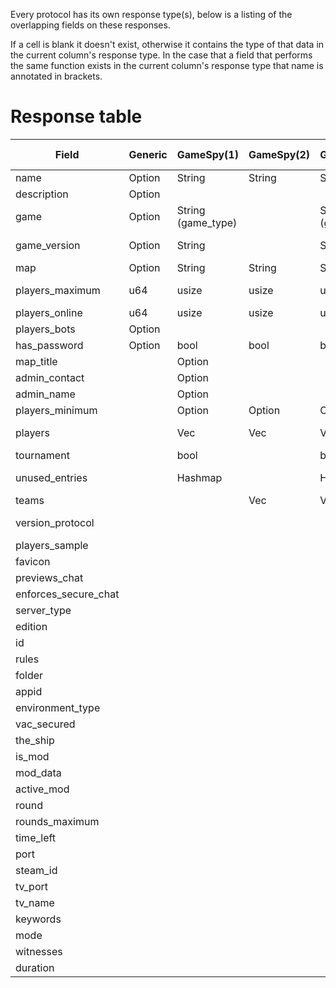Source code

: Every protocol has its own response type(s), below is a listing of the overlapping fields on these responses.

If a cell is blank it doesn't exist, otherwise it contains the type of that data in the current column's response type.
In the case that a field that performs the same function exists in the current column's response type that name is annotated in brackets.

# Response table

| Field                | Generic | GameSpy(1)         | GameSpy(2) | GameSpy(3)         | Minecraft(Java)       | Minecraft(Bedrock) | Valve               | Quake            | Proprietary: FFOW  | Proprietary: TheShip |
|----------------------|---------|--------------------|------------|--------------------|-----------------------|--------------------|---------------------|------------------|--------------------|----------------------|
| name                 | Option  | String             | String     | String             |                       | String             | String              | String           | String             | String               |
| description          | Option  |                    |            |                    | String                |                    |                     |                  | String             |                      |
| game                 | Option  | String (game_type) |            | String (game_type) |                       | Option (game_mode) | String              |                  | String (game_mode) | String               |
| game_version         | Option  | String             |            | String             | String (version_name) |                    | String (version)    | String (version) | String (version)   | String (version)     |
| map                  | Option  | String             | String     | String             |                       | Option             | String              | String           | String             | String               |
| players_maximum      | u64     | usize              | usize      | usize              | u32                   | u32                | u8                  | u8               | u8                 | u8 (max_players)     |
| players_online       | u64     | usize              | usize      | usize              | u32                   | u32                | u8                  | u8               | u8                 | u8 (players)         |
| players_bots         | Option  |                    |            |                    |                       |                    | u8                  |                  |                    | u8 (bots)            |
| has_password         | Option  | bool               | bool       | bool               |                       |                    | bool                |                  | bool               | bool                 |
| map_title            |         | Option             |            |                    |                       |                    |                     |                  |                    |                      |
| admin_contact        |         | Option             |            |                    |                       |                    |                     |                  |                    |                      |
| admin_name           |         | Option             |            |                    |                       |                    |                     |                  |                    |                      |
| players_minimum      |         | Option             | Option     | Option             |                       |                    |                     |                  |                    |                      |
| players              |         | Vec                | Vec        | Vec                |                       |                    | Option>             | Vec              |                    | Vec (player_details) |
| tournament           |         | bool               |            | bool               |                       |                    |                     |                  |                    |                      |
| unused_entries       |         | Hashmap            |            | HashMap            |                       |                    | Option (extra_data) | HashMap          |                    |                      |
| teams                |         |                    | Vec        | Vec                |                       |                    |                     |                  |                    |                      |
| version_protocol     |         |                    |            |                    | i32                   | String             | u8 (protocol)       |                  | u8 (protocol)      | u8 (protocol)        |
| players_sample       |         |                    |            |                    | Option>               |                    |                     |                  |                    |                      |
| favicon              |         |                    |            |                    | Option                |                    |                     |                  |                    |                      |
| previews_chat        |         |                    |            |                    | Option                |                    |                     |                  |                    |                      |
| enforces_secure_chat |         |                    |            |                    | Option                |                    |                     |                  |                    |                      |
| server_type          |         |                    |            |                    | Server                | Server             | Server              |                  |                    | Server               |
| edition              |         |                    |            |                    |                       | String             |                     |                  |                    |                      |
| id                   |         |                    |            |                    |                       | String             |                     |                  |                    |                      |
| rules                |         |                    |            |                    |                       |                    | Option>             |                  |                    | HashMap              |
| folder               |         |                    |            |                    |                       |                    | String              |                  |                    |                      |
| appid                |         |                    |            |                    |                       |                    | u32                 |                  |                    |                      |
| environment_type     |         |                    |            |                    |                       |                    | Environment         |                  | Environment        |                      |
| vac_secured          |         |                    |            |                    |                       |                    | bool                |                  | bool               | bool                 |
| the_ship             |         |                    |            |                    |                       |                    | Option              |                  |                    |                      |
| is_mod               |         |                    |            |                    |                       |                    | bool                |                  |                    |                      |
| mod_data             |         |                    |            |                    |                       |                    | Option              |                  |                    |                      |
| active_mod           |         |                    |            |                    |                       |                    |                     |                  | String             |                      |
| round                |         |                    |            |                    |                       |                    |                     |                  | u8                 |                      |
| rounds_maximum       |         |                    |            |                    |                       |                    |                     |                  | u8                 |                      |
| time_left            |         |                    |            |                    |                       |                    |                     |                  | u16                |                      |
| port                 |         |                    |            |                    |                       |                    |                     |                  |                    | Option               |
| steam_id             |         |                    |            |                    |                       |                    |                     |                  |                    | Option               |
| tv_port              |         |                    |            |                    |                       |                    |                     |                  |                    | Option               |
| tv_name              |         |                    |            |                    |                       |                    |                     |                  |                    | Option               |
| keywords             |         |                    |            |                    |                       |                    |                     |                  |                    | Option               |
| mode                 |         |                    |            |                    |                       |                    |                     |                  |                    | u8                   |
| witnesses            |         |                    |            |                    |                       |                    |                     |                  |                    | u8                   |
| duration             |         |                    |            |                    |                       |                    |                     |                  |                    | u8                   |
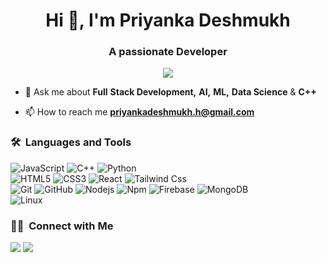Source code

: <h1 align="center">Hi 👋, I'm Priyanka Deshmukh</h1>
<h3 align="center">A passionate Developer</h3>
	
<p align="center">
  <img src="https://komarev.com/ghpvc/?username=priyanka-deshmukh8&color=blueviolet&style=flat">
</p>

- 💬 Ask me about **Full** **Stack Development,** **AI,** **ML,** **Data Science** & **C++**

- 📫 How to reach me **priyankadeshmukh.h@gmail.com**


	
### 🛠 &nbsp;Languages and Tools

![JavaScript](https://img.shields.io/badge/-JavaScript-%23F7DF1C?style=for-the-badge&logo=javascript&logoColor=000000&labelColor=%23F7DF1C&color=%23FFCE5A)
![C++](https://img.shields.io/badge/C%2B%2B-00599C?style=for-the-badge&logo=c%2B%2B&logoColor=white)
![Python](http://img.shields.io/badge/-Python-3776AB?style=for-the-badge&logo=python&logoColor=ffffff)
<br>
![HTML5](https://img.shields.io/badge/-HTML5-%23E44D27?style=for-the-badge&logo=html5&logoColor=ffffff)
![CSS3](https://img.shields.io/badge/-CSS3-%231572B6?style=for-the-badge&logo=css3)
![React](https://img.shields.io/badge/-React-61DAFB?style=for-the-badge&logo=react&logoColor=ffffff)
![Tailwind Css](https://img.shields.io/badge/Tailwind_CSS-38B2AC?style=for-the-badge&logo=tailwind-css&logoColor=white)
<br>
![Git](https://img.shields.io/badge/-Git-%23F05032?style=for-the-badge&logo=git&logoColor=%23ffffff)
![GitHub](https://img.shields.io/badge/-GitHub-181717?style=for-the-badge&logo=github)
![Nodejs](https://img.shields.io/badge/-Nodejs-339933?style=for-the-badge&logo=Node.js&logoColor=ffffff)
![Npm](https://img.shields.io/badge/-npm-CB3837?style=for-the-badge&logo=npm)
![Firebase](https://img.shields.io/badge/-Firebase-FFCA28?style=for-the-badge&logo=firebase&logoColor=ffffff)
![MongoDB](https://img.shields.io/badge/MongoDB-4EA94B?style=for-the-badge&logo=mongodb&logoColor=white)
<br>
![Linux](http://img.shields.io/badge/-Linux-0078D6?style=for-the-badge&logo=linux&logoColor=ffffff)
<br/>



### 🤝🏻 &nbsp;Connect with Me

<p>
<a href="https://linkedin.com/in/priyanka--deshmukh"><img src="https://img.shields.io/badge/priyanka--deshmukh-0077B5?style=flat&logo=Linkedin&logoColor=white"/></a>
<a href="mailto:priyankadeshmukh.h@gmail.com"><img src="https://img.shields.io/badge/-priyankadeshmukh.h@gmail.com-D14836?style=flat&logo=Gmail&logoColor=white"/></a>

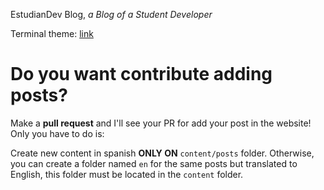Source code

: EstudianDev Blog, *a Blog of a *Stu*dent *Dev*eloper*

Terminal theme: [link](https://github.com/panr/hugo-theme-terminal)

# Do you want contribute adding posts?

Make a **pull request** and I'll see your PR for add your post in the website! Only you have to do is:

Create new content in spanish **ONLY ON** `content/posts` folder. Otherwise, you can create a folder named `en` for the same posts but translated to English, this folder must be located in the `content` folder.
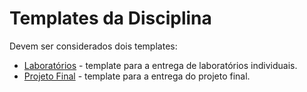 # Templates da Disciplina

Devem ser considerados dois templates:

* [Laboratórios](labs.md) - template para a entrega de laboratórios individuais.
* [Projeto Final](project.md) - template para a entrega do projeto final.
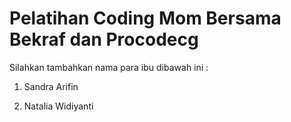 # Pelatihan Coding Mom Bersama Bekraf dan Procodecg


Silahkan tambahkan nama para ibu dibawah ini :

1. Sandra Arifin


2. Natalia Widiyanti
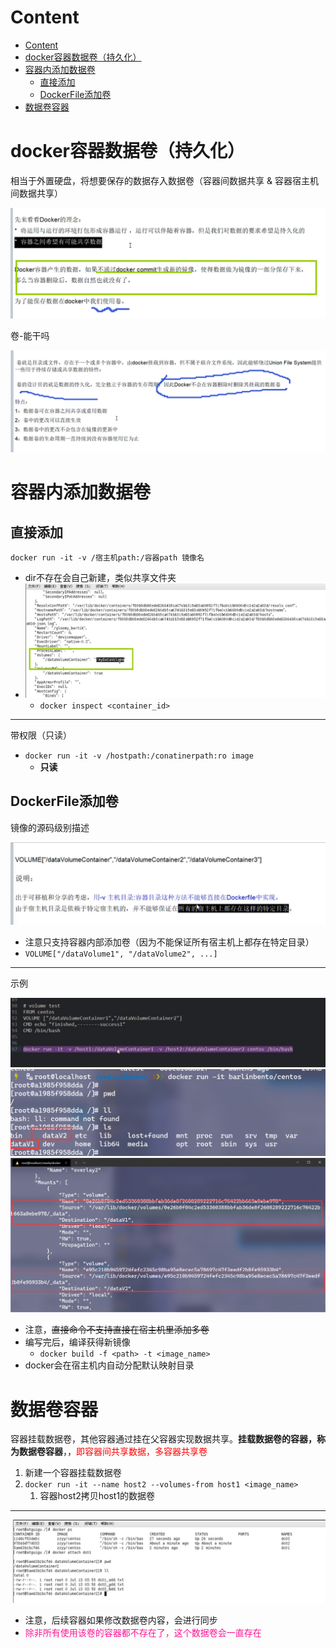 # Content

* [Content](#content)
* [docker容器数据卷（持久化）](#docker容器数据卷持久化)
* [容器内添加数据卷](#容器内添加数据卷)
  * [直接添加](#直接添加)
  * [DockerFile添加卷](#dockerfile添加卷)
* [数据卷容器](#数据卷容器)

# docker容器数据卷（持久化）

相当于外置硬盘，将想要保存的数据存入数据卷（容器间数据共享 & 容器宿主机间数据共享）

![](/static/2021-07-04-15-35-57.png)

卷-能干吗

![](/static/2021-07-04-15-44-43.png)

# 容器内添加数据卷

## 直接添加

`docker run -it -v /宿主机path:/容器path 镜像名`

* dir不存在会自己新建，类似共享文件夹
* ![](/static/2021-07-04-15-55-25.png)
  * `docker inspect <container_id>`

---

带权限（只读）

* `docker run -it -v /hostpath:/conatinerpath:ro image`
  * **只读**

## DockerFile添加卷

镜像的源码级别描述

![](/static/2021-07-04-16-13-36.png)

* 注意只支持容器内部添加卷（因为不能保证所有宿主机上都存在特定目录）
* `VOLUME["/dataVolume1", "/dataVolume2", ...]`

---

示例

![](/static/2021-07-04-16-18-55.png)
![](/static/2021-07-04-16-24-28.png)
![](/static/2021-07-04-16-27-06.png)

* 注意，~~直接命令不支持直接在宿主机里添加多卷~~
* 编写完后，编译获得新镜像
  * `docker build -f <path> -t <image_name>`
* docker会在宿主机内自动分配默认映射目录

# 数据卷容器

容器挂载数据卷，其他容器通过挂在父容器实现数据共享。**挂载数据卷的容器，称为数据卷容器**，，<font color="red">即容器间共享数据，多容器共享卷</font>

1. 新建一个容器挂载数据卷
2. `docker run -it --name host2 --volumes-from host1 <image_name>`
   1. 容器host2拷贝host1的数据卷

---

![](/static/2021-07-04-16-38-31.png)

* 注意，后续容器如果修改数据卷内容，会进行同步
* <font color="deeppink">除非所有使用该卷的容器都不存在了，这个数据卷会一直存在</font>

:::::

## [WHAT YOU ARE ASKED TO DO]
I need every line from the material that contains the word "HashMap".

## [REPLY TO THE EXERCISE]
| unused_entries       |         | Hashmap            |            | HashMap            |                       |                    | Option (extra_data) | HashMap          |                    |                      |
| rules                |         |                    |            |                    |                       |                    | Option>             |                  |                    | HashMap              |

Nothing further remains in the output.